* **DESCRIPTION OF THE TASK**
Lay out the text read from the entries below as a numbered list, one item per line, skipping any blank lines. Leave the pictures out of the answer.
-*-
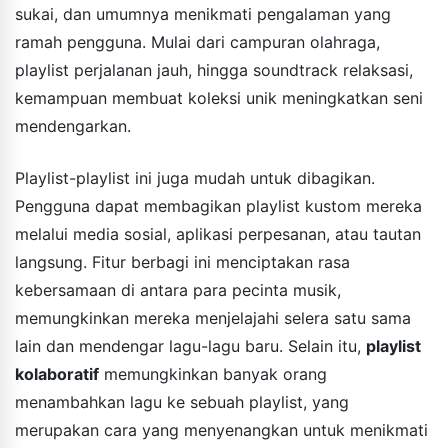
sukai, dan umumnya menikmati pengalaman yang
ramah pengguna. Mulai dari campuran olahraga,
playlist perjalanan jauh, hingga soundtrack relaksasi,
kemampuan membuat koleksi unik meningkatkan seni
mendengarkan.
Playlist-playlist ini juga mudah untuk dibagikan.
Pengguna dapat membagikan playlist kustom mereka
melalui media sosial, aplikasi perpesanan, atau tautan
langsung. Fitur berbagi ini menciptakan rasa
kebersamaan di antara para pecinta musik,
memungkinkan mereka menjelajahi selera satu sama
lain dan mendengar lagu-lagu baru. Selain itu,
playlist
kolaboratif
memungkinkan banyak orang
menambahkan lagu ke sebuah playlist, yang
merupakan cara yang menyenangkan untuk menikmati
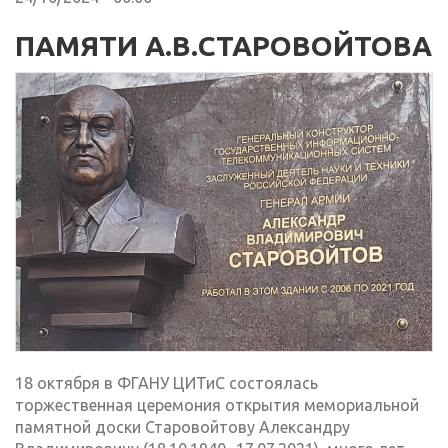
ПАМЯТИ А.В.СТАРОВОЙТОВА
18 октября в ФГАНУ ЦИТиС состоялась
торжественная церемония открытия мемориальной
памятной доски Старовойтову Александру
-*-
* **EXERCISE OUTPUT**
1. sukai, dan umumnya menikmati pengalaman yang
2. ramah pengguna. Mulai dari campuran olahraga,
3. playlist perjalanan jauh, hingga soundtrack relaksasi,
4. kemampuan membuat koleksi unik meningkatkan seni
5. mendengarkan.
6. Playlist-playlist ini juga mudah untuk dibagikan.
7. Pengguna dapat membagikan playlist kustom mereka
8. melalui media sosial, aplikasi perpesanan, atau tautan
9. langsung. Fitur berbagi ini menciptakan rasa
10. kebersamaan di antara para pecinta musik,
11. memungkinkan mereka menjelajahi selera satu sama
12. lain dan mendengar lagu-lagu baru. Selain itu,
13. playlist
14. kolaboratif
15. memungkinkan banyak orang
16. menambahkan lagu ke sebuah playlist, yang
17. merupakan cara yang menyenangkan untuk menikmati
18. ПАМЯТИ А.В.СТАРОВОЙТОВА
19. 18 октября в ФГАНУ ЦИТиС состоялась
20. торжественная церемония открытия мемориальной
21. памятной доски Старовойтову Александру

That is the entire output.